= Westereendersk =

Local dialect spoken in Friesland

Westereendersk is a local variety of Wood Frisian and is spoken in De Westereen, Zwagerbosch and Twijzelerheide. The most remarkable feature is the use of ee //eː// where Wood Frisian and most other West Frisian dialects use ei or ij //ai//.

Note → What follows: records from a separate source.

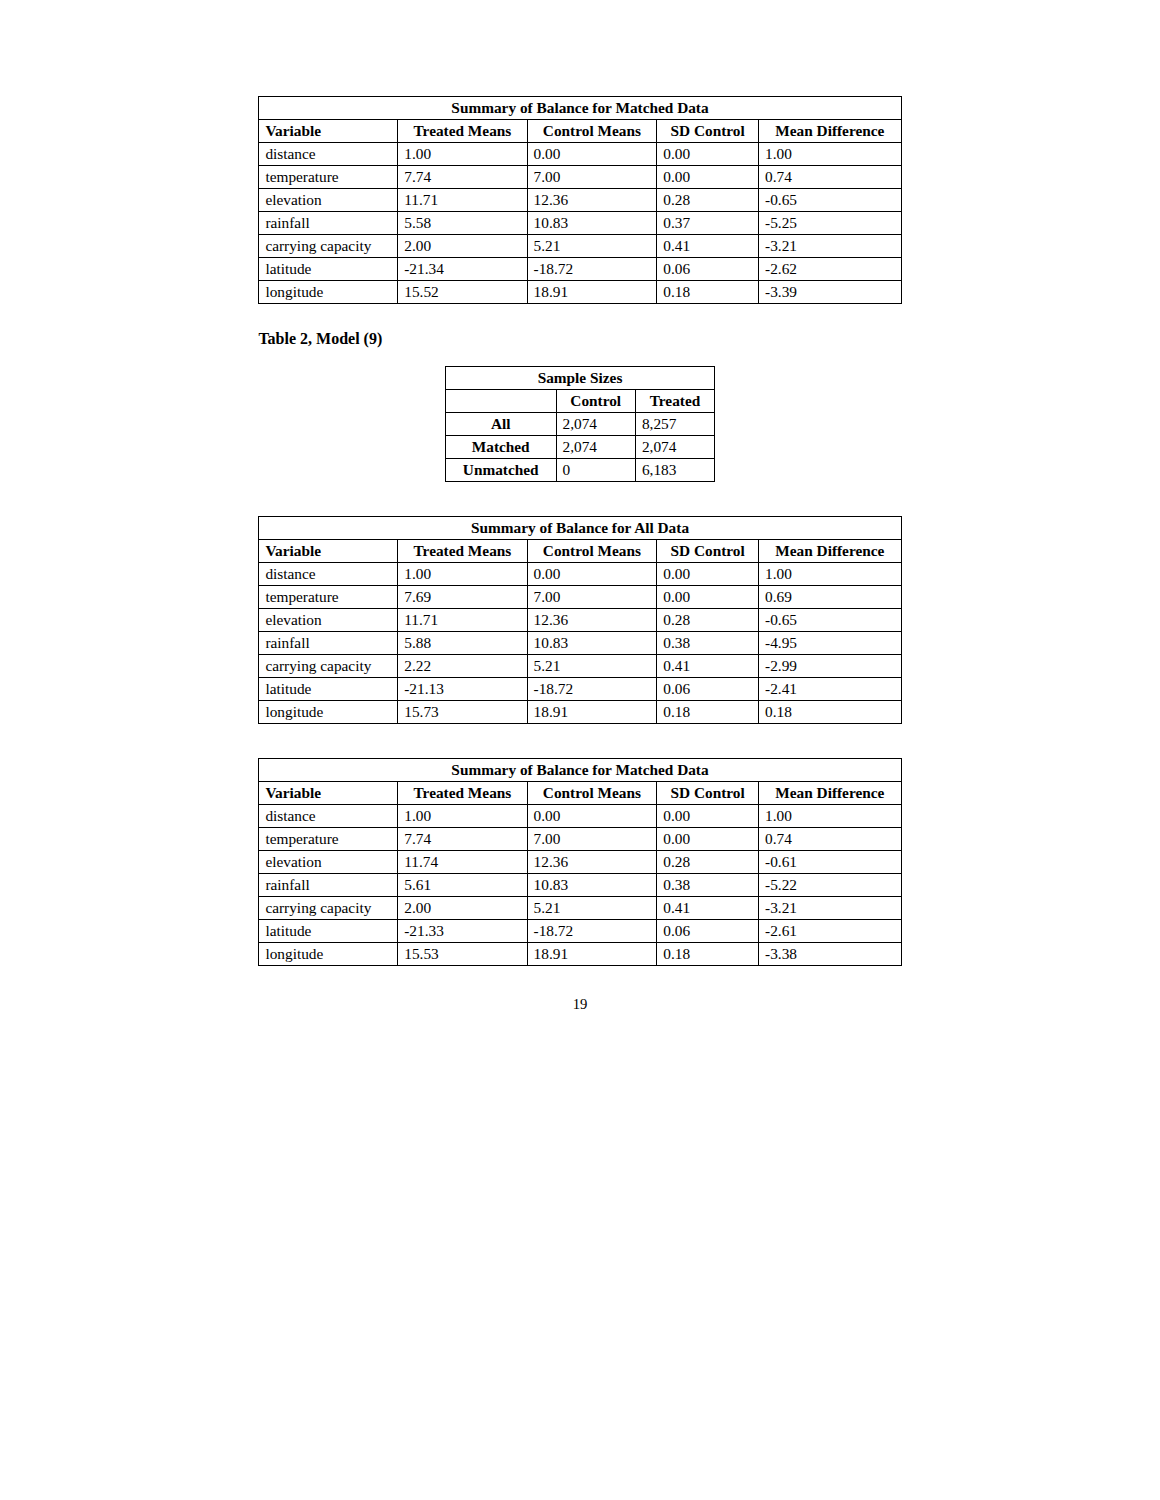Summary of Balance for Matched Data
| Variable | Treated Means | Control Means | SD Control | Mean Difference |
| --- | --- | --- | --- | --- |
| distance | 1.00 | 0.00 | 0.00 | 1.00 |
| temperature | 7.74 | 7.00 | 0.00 | 0.74 |
| elevation | 11.71 | 12.36 | 0.28 | -0.65 |
| rainfall | 5.58 | 10.83 | 0.37 | -5.25 |
| carrying capacity | 2.00 | 5.21 | 0.41 | -3.21 |
| latitude | -21.34 | -18.72 | 0.06 | -2.62 |
| longitude | 15.52 | 18.91 | 0.18 | -3.39 |
Table 2, Model (9)
Sample Sizes
| | Control | Treated |
| --- | --- | --- |
| All | 2,074 | 8,257 |
| Matched | 2,074 | 2,074 |
| Unmatched | 0 | 6,183 |
Summary of Balance for All Data
| Variable | Treated Means | Control Means | SD Control | Mean Difference |
| --- | --- | --- | --- | --- |
| distance | 1.00 | 0.00 | 0.00 | 1.00 |
| temperature | 7.69 | 7.00 | 0.00 | 0.69 |
| elevation | 11.71 | 12.36 | 0.28 | -0.65 |
| rainfall | 5.88 | 10.83 | 0.38 | -4.95 |
| carrying capacity | 2.22 | 5.21 | 0.41 | -2.99 |
| latitude | -21.13 | -18.72 | 0.06 | -2.41 |
| longitude | 15.73 | 18.91 | 0.18 | 0.18 |
Summary of Balance for Matched Data
| Variable | Treated Means | Control Means | SD Control | Mean Difference |
| --- | --- | --- | --- | --- |
| distance | 1.00 | 0.00 | 0.00 | 1.00 |
| temperature | 7.74 | 7.00 | 0.00 | 0.74 |
| elevation | 11.74 | 12.36 | 0.28 | -0.61 |
| rainfall | 5.61 | 10.83 | 0.38 | -5.22 |
| carrying capacity | 2.00 | 5.21 | 0.41 | -3.21 |
| latitude | -21.33 | -18.72 | 0.06 | -2.61 |
| longitude | 15.53 | 18.91 | 0.18 | -3.38 |
19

This sound change from //ai// and sometimes //ɪ// to //eː// brings us some striking similarities with English in spoken or written texts as most differences to standard West Frisian also concern differences to English.

== Examples ==
| Westereendersk | Standard West Frisian | English |
| treen | trein | train |
| ween | wein | wagon |
| free | frij | free |
| sneë | snije | to cut |
| wood | wâld | forest |
| soot | sâlt | salt |

In the verbs lizze (to lie, to lay) and sizze (to say) and in the first person singular of these verbs the //ɪ// is replaced by an //eː//. This phenomenon can also be found back in other parts of the Frisian Woods.
| Westereendersk | Standard West Frisian | English |
| leze | lizze | to lie/lay |
| ik lees | ik lis | I'm laying/lying |
| seze | sizze | to say |
| ik sees | ik sis | I'm saying |

== De Westereen ==

When the municipality of Dantumadiel chose for West Frisian names as official topographical names it was decided to replace the Dutch name Zwaagwesteinde by De Westereen instead of De Westerein. Towns like Zwagerbosch and Twijzelerheide also speak "Westereender Frisian".

However the village is called De Westerein by most other Frisians, its inhabitants are often called Westereenders.